He sighed bitterly, and drew back from me--in sorrow, not in anger.

"I thought we had agreed, Valeria, not to return to that subject again," he said. "You only distress yourself and distress me."

He left the room abruptly, as if he dare not trust himself to say more. It is better not to dwell on what I felt after this last repulse. I ordered the carriage at once. I was eager to find a refuge from my own thoughts in movement and change.

I drove to the shops first, and made the purchases which I had mentioned to Eustace by way of giving a reason for going out. Then I devoted myself to the object which I really had at heart. I went to old Benjamin's little villa, in the by-ways of St. John's Wood.

As soon as he had got over the first surprise of seeing me, he noticed that I looked pale and care-worn. I confessed at once that I was in trouble. We sat down together by the bright fireside in his little library (Benjamin, as far as his means would allow, was a great collector of books), and there I told my old friend, frankly and truly, all that I have told here.

He was too distressed to say much. He fervently pressed my hand; he fervently thanked God that my father had not lived to hear what he had heard. Then, after a pause, he repeated my mother-in-law's name to himself in a doubting, questioning tone. "Macallan?" he said. "Macallan? Where have I heard that name? Why does it sound as if it wasn't strange to me?"

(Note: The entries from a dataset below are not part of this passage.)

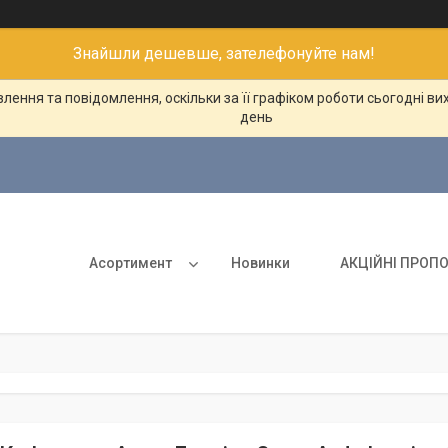
Знайшли дешевше, зателефонуйте нам!
ення та повідомлення, оскільки за її графіком роботи сьогодні в
день
Асортимент
Новинки
АКЦІЙНІ ПРОПО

He gave up pursuing the lost recollection, and asked, very earnestly, what he could do for me. I answered that he could help me, in the first place, to put an end to the doubt--an unendurable doubt to me--whether I were lawfully married or not. His energy of the old days when he had conducted my father's business showed itself again the moment I said those words.

"Your carriage is at the door, my dear," he answered. "Come with me to my own lawyer, without wasting another moment."

We drove to Lincoln's Inn Fields.

At my request Benjamin put my case to the lawyer as the case of a friend in whom I was interested. The answer was given without hesitation. I had married, honestly believing my husband's name to be the name under which I had known him. The witnesses to my marriage--my uncle, my aunt, and Benjamin--had acted, as I had acted, in perfect good faith. Under those circumstances, there was no doubt about the law. I was legally married. Macallan or Woodville, I was his wife.